* TASK STATEMENT *
Would you repeat the whole listing exactly?
RECORDS PROVIDED Start Marker
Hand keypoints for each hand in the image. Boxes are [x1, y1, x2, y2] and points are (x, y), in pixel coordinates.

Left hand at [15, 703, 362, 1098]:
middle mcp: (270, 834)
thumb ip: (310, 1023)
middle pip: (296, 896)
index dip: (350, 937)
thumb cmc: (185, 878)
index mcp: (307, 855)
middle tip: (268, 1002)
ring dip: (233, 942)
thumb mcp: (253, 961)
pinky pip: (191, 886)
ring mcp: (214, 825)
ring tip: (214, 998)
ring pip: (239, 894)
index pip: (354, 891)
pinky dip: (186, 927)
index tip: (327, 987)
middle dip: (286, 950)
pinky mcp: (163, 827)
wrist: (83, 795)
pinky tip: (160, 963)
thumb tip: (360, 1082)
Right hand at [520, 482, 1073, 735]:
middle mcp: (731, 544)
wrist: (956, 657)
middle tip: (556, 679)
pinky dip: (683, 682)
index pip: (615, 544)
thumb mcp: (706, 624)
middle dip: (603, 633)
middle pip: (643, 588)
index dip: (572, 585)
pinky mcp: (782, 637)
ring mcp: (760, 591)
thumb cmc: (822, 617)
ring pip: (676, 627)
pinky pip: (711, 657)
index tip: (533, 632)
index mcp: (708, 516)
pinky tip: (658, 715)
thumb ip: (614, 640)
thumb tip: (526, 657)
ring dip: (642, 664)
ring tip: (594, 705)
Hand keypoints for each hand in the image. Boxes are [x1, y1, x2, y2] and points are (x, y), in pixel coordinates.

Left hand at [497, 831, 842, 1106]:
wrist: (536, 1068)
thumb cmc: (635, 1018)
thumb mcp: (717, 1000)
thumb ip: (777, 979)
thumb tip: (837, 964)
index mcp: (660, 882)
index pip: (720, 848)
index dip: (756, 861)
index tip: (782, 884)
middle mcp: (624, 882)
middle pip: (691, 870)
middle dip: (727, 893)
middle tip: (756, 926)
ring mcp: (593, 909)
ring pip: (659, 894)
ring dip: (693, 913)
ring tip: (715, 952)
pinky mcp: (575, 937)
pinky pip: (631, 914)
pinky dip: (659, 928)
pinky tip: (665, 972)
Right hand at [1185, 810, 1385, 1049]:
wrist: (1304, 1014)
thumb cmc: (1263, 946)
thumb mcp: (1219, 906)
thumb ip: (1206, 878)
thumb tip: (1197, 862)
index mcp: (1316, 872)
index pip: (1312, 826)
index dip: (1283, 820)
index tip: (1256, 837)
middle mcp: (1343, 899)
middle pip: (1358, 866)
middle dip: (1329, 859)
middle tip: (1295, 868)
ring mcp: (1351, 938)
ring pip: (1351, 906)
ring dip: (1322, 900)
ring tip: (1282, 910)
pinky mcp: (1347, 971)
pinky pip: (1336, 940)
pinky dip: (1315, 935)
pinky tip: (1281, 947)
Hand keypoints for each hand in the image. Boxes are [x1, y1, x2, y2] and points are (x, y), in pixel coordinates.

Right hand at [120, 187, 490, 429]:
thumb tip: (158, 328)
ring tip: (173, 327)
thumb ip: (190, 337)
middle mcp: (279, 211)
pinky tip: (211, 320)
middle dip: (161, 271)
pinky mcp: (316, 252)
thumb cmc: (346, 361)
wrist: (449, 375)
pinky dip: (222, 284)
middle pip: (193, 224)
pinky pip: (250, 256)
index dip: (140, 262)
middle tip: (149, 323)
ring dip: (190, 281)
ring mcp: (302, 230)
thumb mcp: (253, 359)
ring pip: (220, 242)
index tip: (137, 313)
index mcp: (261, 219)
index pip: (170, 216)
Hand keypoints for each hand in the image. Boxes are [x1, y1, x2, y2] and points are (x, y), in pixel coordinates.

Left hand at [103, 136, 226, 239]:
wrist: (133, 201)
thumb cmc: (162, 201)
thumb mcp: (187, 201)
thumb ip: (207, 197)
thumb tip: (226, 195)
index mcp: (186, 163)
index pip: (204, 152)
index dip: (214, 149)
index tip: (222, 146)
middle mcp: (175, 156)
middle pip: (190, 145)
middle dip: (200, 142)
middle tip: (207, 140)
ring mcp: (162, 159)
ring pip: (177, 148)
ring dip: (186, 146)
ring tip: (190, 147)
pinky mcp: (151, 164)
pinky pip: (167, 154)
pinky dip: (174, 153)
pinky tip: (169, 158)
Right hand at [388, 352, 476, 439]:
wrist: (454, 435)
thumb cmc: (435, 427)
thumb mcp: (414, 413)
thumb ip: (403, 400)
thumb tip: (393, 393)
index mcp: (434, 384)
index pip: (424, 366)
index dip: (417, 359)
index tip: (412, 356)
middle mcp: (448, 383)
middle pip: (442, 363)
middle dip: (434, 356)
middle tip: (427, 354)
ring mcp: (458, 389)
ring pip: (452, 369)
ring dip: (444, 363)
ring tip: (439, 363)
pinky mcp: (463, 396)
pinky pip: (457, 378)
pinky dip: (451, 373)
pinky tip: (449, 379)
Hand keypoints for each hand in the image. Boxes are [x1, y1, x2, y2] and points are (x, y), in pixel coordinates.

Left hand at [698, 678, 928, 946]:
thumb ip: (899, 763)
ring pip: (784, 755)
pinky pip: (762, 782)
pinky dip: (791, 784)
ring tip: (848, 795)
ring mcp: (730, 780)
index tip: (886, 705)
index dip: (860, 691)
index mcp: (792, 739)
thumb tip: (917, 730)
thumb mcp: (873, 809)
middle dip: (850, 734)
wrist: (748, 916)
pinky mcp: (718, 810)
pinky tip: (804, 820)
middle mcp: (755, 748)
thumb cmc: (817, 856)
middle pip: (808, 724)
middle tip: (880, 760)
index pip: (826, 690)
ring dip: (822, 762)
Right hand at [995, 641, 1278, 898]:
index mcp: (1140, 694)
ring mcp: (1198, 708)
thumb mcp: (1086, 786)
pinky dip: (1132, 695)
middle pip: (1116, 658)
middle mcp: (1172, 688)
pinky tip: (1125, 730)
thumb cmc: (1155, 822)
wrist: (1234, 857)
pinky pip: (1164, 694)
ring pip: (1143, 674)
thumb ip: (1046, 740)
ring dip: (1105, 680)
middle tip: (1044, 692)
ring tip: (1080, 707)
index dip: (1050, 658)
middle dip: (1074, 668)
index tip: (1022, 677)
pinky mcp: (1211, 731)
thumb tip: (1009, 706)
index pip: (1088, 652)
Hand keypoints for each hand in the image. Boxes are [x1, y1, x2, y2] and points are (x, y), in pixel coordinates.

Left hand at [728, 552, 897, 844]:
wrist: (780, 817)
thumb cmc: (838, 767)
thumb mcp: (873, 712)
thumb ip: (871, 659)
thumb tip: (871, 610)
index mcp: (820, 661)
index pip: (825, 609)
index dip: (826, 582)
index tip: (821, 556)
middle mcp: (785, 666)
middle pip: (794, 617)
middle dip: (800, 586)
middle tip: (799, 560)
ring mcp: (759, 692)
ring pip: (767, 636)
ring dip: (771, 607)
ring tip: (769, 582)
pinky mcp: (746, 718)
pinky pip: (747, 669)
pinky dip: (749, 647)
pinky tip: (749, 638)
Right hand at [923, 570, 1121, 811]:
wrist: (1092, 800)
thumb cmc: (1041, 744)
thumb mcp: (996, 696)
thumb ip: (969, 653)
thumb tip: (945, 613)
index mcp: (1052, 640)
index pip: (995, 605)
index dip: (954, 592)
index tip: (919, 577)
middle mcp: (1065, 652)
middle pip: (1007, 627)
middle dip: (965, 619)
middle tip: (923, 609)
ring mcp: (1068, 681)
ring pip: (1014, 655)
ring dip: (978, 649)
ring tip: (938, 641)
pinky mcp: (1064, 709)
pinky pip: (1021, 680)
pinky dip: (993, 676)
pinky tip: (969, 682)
RECORDS PROVIDED End Marker
* RESPONSE TO THIS EXERCISE *
Hand keypoints for each hand in the image. Boxes are [x1, y1, x2, y2] and points are (x, y), in pixel coordinates.

Left hand at [15, 703, 362, 1098]:
middle mcp: (270, 834)
thumb ip: (310, 1023)
middle pip: (296, 896)
index dip: (350, 937)
thumb cmc: (185, 878)
index mcp: (307, 855)
middle tip: (268, 1002)
ring dip: (233, 942)
thumb mcp: (253, 961)
pinky pip: (191, 886)
ring mcp: (214, 825)
ring tip: (214, 998)
ring pip: (239, 894)
index pip: (354, 891)
pinky dip: (186, 927)
index tip: (327, 987)
middle dip: (286, 950)
pinky mcp: (163, 827)
wrist: (83, 795)
pinky tip: (160, 963)
thumb tip: (360, 1082)
Right hand at [520, 482, 1073, 735]:
middle mcp: (731, 544)
wrist: (956, 657)
middle tip: (556, 679)
pinky dip: (683, 682)
index pip: (615, 544)
thumb mcp: (706, 624)
middle dip: (603, 633)
middle pip: (643, 588)
index dip: (572, 585)
pinky mcp: (782, 637)
ring mcp: (760, 591)
thumb cmc: (822, 617)
ring pip: (676, 627)
pinky pip: (711, 657)
index tip: (533, 632)
index mcp: (708, 516)
pinky tip: (658, 715)
thumb ip: (614, 640)
thumb tip: (526, 657)
ring dip: (642, 664)
ring tip: (594, 705)
Hand keypoints for each hand in the image. Boxes are [x1, y1, x2, y2] and points are (x, y), in pixel coordinates.

Left hand at [497, 831, 842, 1106]:
wrist: (536, 1068)
thumb cmc: (635, 1018)
thumb mcp: (717, 1000)
thumb ip: (777, 979)
thumb tip: (837, 964)
index mcp: (660, 882)
index pip: (720, 848)
index dip: (756, 861)
index tip: (782, 884)
middle mcp: (624, 882)
middle pip: (691, 870)
middle dip: (727, 893)
middle tip: (756, 926)
ring mcp: (593, 909)
ring pip: (659, 894)
ring dip: (693, 913)
ring tip: (715, 952)
pinky mcp: (575, 937)
pinky pip: (631, 914)
pinky dip: (659, 928)
pinky tip: (665, 972)
Right hand at [1185, 810, 1385, 1049]:
wrist: (1304, 1014)
thumb cmc: (1263, 946)
thumb mcp: (1219, 906)
thumb ip: (1206, 878)
thumb tip: (1197, 862)
index mcp: (1316, 872)
index pip: (1312, 826)
index dip: (1283, 820)
index tip: (1256, 837)
middle mcp: (1343, 899)
middle pip: (1358, 866)
middle dip: (1329, 859)
middle tip: (1295, 868)
ring mcp: (1351, 938)
ring pip: (1351, 906)
ring dip: (1322, 900)
ring tip: (1282, 910)
pinky mcp: (1347, 971)
pinky pip: (1336, 940)
pinky dip: (1315, 935)
pinky tip: (1281, 947)
Hand keypoints for each hand in the image. Boxes are [x1, y1, x2, y2] and points are (x, y), in pixel coordinates.

Right hand at [120, 187, 490, 429]:
thumb tip: (158, 328)
ring tip: (173, 327)
thumb ip: (190, 337)
middle mcp: (279, 211)
pinky tip: (211, 320)
middle dip: (161, 271)
pinky mcp: (316, 252)
thumb cmc: (346, 361)
wrist: (449, 375)
pinky dip: (222, 284)
middle pip: (193, 224)
pinky pip: (250, 256)
index dip: (140, 262)
middle tip: (149, 323)
ring dip: (190, 281)
ring mcp: (302, 230)
thumb mcp: (253, 359)
ring pip: (220, 242)
index tip: (137, 313)
index mcp: (261, 219)
index pip: (170, 216)
Hand keypoints for each hand in the image. Boxes are [x1, y1, x2, y2] and points are (x, y), in pixel coordinates.

Left hand at [103, 136, 226, 239]:
wrist: (133, 201)
thumb cmc: (162, 201)
thumb mcp: (187, 201)
thumb ip: (207, 197)
thumb tip: (226, 195)
index mcp: (186, 163)
index pip: (204, 152)
index dip: (214, 149)
index tip: (222, 146)
middle mcp: (175, 156)
middle pip: (190, 145)
middle dip: (200, 142)
middle tip: (207, 140)
ring mcp: (162, 159)
ring pip: (177, 148)
ring dip: (186, 146)
ring tip: (190, 147)
pinky mcp: (151, 164)
pinky pip: (167, 154)
pinky dip: (174, 153)
pinky tip: (169, 158)
Right hand at [388, 352, 476, 439]:
wrist: (454, 435)
thumb cmc: (435, 427)
thumb mcp: (414, 413)
thumb ip: (403, 400)
thumb tip: (393, 393)
index mcp: (434, 384)
index pip: (424, 366)
index dip: (417, 359)
index tip: (412, 356)
middle mcp: (448, 383)
middle pip: (442, 363)
middle dip: (434, 356)
middle tip: (427, 354)
ring mcp: (458, 389)
ring pip: (452, 369)
ring dip: (444, 363)
ring tip: (439, 363)
pinky mcp: (463, 396)
pinky pip: (457, 378)
pinky dip: (451, 373)
pinky tip: (449, 379)
Hand keypoints for each hand in the image. Boxes are [x1, y1, x2, y2] and points are (x, y), in pixel coordinates.

Left hand at [698, 678, 928, 946]:
thumb ip: (899, 763)
ring pip: (784, 755)
pinky pip: (762, 782)
pinky dip: (791, 784)
ring tip: (848, 795)
ring mcp: (730, 780)
index tip: (886, 705)
index dip: (860, 691)
index mcp: (792, 739)
thumb tip: (917, 730)
thumb mcp: (873, 809)
middle dip: (850, 734)
wrist: (748, 916)
pinky mcp: (718, 810)
pinky tip: (804, 820)
middle mcp: (755, 748)
thumb cmc: (817, 856)
middle pip: (808, 724)
middle tip: (880, 760)
index pip: (826, 690)
ring dip: (822, 762)
Right hand at [995, 641, 1278, 898]:
index mcp: (1140, 694)
ring mcp: (1198, 708)
thumb mcp: (1086, 786)
pinky dip: (1132, 695)
middle pip: (1116, 658)
middle mcp: (1172, 688)
pinky tip: (1125, 730)
thumb cmc: (1155, 822)
wrist: (1234, 857)
pinky pip: (1164, 694)
ring pip: (1143, 674)
thumb ip: (1046, 740)
ring dip: (1105, 680)
middle tip: (1044, 692)
ring tip: (1080, 707)
index dip: (1050, 658)
middle dip: (1074, 668)
index tip: (1022, 677)
pinky mcp: (1211, 731)
thumb tip: (1009, 706)
index pip: (1088, 652)
Hand keypoints for each hand in the image. Boxes are [x1, y1, x2, y2] and points are (x, y), in pixel coordinates.

Left hand at [728, 552, 897, 844]:
wrist: (780, 817)
thumb cmc: (838, 767)
thumb mcp: (873, 712)
thumb ip: (871, 659)
thumb tip: (871, 610)
index mcp: (820, 661)
index pip: (825, 609)
index dip: (826, 582)
index tip: (821, 556)
middle mcp: (785, 666)
middle pip: (794, 617)
middle dip: (800, 586)
middle tip: (799, 560)
ring mcp: (759, 692)
ring pip: (767, 636)
ring dip: (771, 607)
ring tip: (769, 582)
pinky mcp: (746, 718)
pinky pip: (747, 669)
pinky dip: (749, 647)
pinky tip: (749, 638)
Right hand at [923, 570, 1121, 811]:
wrist: (1092, 800)
thumb cmc: (1041, 744)
thumb mcp: (996, 696)
thumb ip: (969, 653)
thumb tip: (945, 613)
index mcp: (1052, 640)
index pip: (995, 605)
index dip: (954, 592)
index tip: (919, 577)
middle mcp: (1065, 652)
middle pip: (1007, 627)
middle dip: (965, 619)
middle tip: (923, 609)
ring mcp: (1068, 681)
ring pip: (1014, 655)
ring dip: (978, 649)
ring tip: (938, 641)
pinky mcp: (1064, 709)
pinky pip: (1021, 680)
pinky dip: (993, 676)
pinky tip: (969, 682)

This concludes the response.